── Selected passage ──

What kind of driver exploits this? If it is windows-only, then I can safely 
drop all of these hacks.

Or it is a adapter's bios? Or host bios?

>
> Maybe these really should be real_host_page_size, but I can't really
> picture how an underlying 64k page size host gets imposed on a guest
> that's only aware of a 4k page size.  For instance, what prevents a 4k
> guest from mapping PCI BARs with 4k alignment.  Multiple BARs for
> different devices fit within a 64k host page.  MMU mappings would seem
> to have similar issues.  These quirks need to be on the granularity we
> take a target page fault, which I imagine is the same as the
> real_host_page_size.  I'd expect that unless you're going to support
> consumer graphics or crappy realtek NICs, none of these quirks are
> relevant to you.
>
>>>> This keeps using TARGET_PAGE_MASK for IOMMU regions though as it is
>>>> the minimum page size which IOMMU regions may be using and at the moment
>>>> memory regions do not carry the actual page size.
>>>>
>>>> Signed-off-by: Alexey Kardashevskiy <aik@ozlabs.ru>
>>>> ---
>>>>
>>>> In reality DMA windows are always a lot bigger than a single 4K page
>>>> and aligned to 32/64MB, may be only use here qemu_real_host_page_mask?
>>>
>>> I don't understand what this is asking either.  While the bulk of memory
>>> is going to be mapped in larger chunks, we do occasionally see 4k
>>> mappings on x86, particularly in some of the legacy low memory areas.
>>
>>
>> The question was not about individual mappings - these are handled by a
>> iommu memory region notifier; here we are dealing with DMA windows which
>> are always megabytes but nothing really prevents/prohibits a guest from
>> requesting a 4K _window_ (with a single TCE entry). Whether we want to
>> support such small windows or not - this was a question.
>
> But you're using the same memory listener that does deak with 4k
> mappings.  What optimization would you hope to achieve by assuming only
> larger mappings that compensates for the lack of generality?  Thanks,

I gave up here already - I reworked this part in v3 :)

Thanks for review and education.


-- 
Alexey

───

Questions to answer —
A. Answer these questions from the thread above, one answer per line, marked (i), (ii), (iii):
(i) According to the thread, what sizes are DMA windows aligned to?
(ii) What handles individual mappings?
(iii) In which version did the final reply say this part was reworked?
B. Copy the thread above word for word, from "Or it is a adapter's" to "relevant to you.".

── Records ──

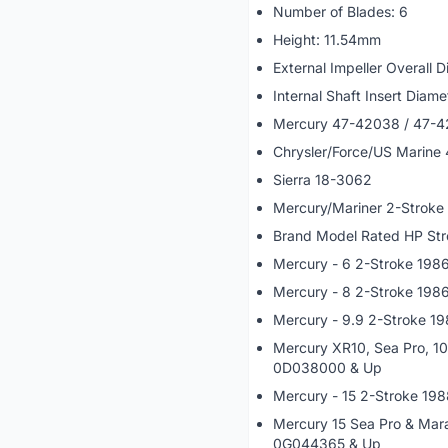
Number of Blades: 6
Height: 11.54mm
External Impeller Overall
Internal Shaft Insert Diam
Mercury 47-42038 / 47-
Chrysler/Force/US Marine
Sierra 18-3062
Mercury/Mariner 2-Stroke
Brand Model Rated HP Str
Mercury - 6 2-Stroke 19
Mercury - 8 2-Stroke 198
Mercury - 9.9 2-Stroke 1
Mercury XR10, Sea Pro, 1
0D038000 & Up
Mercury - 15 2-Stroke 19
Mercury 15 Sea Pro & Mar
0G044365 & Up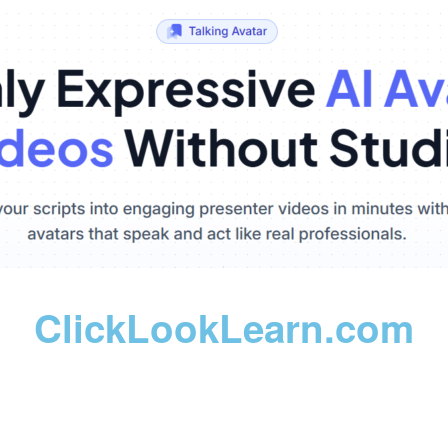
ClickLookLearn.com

───
── Records ──

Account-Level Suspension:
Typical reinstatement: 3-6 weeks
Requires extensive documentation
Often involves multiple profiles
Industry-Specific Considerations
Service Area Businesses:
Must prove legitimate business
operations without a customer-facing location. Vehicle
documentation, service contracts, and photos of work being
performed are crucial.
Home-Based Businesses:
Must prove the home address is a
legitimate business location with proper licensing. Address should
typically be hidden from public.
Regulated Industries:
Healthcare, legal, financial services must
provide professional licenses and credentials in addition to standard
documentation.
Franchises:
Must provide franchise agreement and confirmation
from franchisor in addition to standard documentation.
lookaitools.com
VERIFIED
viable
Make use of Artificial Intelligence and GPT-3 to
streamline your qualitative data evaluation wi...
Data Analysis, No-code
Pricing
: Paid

───

Results in order —
A.
(i) 32/64MB
(ii) An iommu memory region notifier
(iii) v3

B.
Or it is a adapter's bios? Or host bios?

>
> Maybe these really should be real_host_page_size, but I can't really
> picture how an underlying 64k page size host gets imposed on a guest
> that's only aware of a 4k page size.  For instance, what prevents a 4k
> guest from mapping PCI BARs with 4k alignment.  Multiple BARs for
> different devices fit within a 64k host page.  MMU mappings would seem
> to have similar issues.  These quirks need to be on the granularity we
> take a target page fault, which I imagine is the same as the
> real_host_page_size.  I'd expect that unless you're going to support
> consumer graphics or crappy realtek NICs, none of these quirks are
> relevant to you.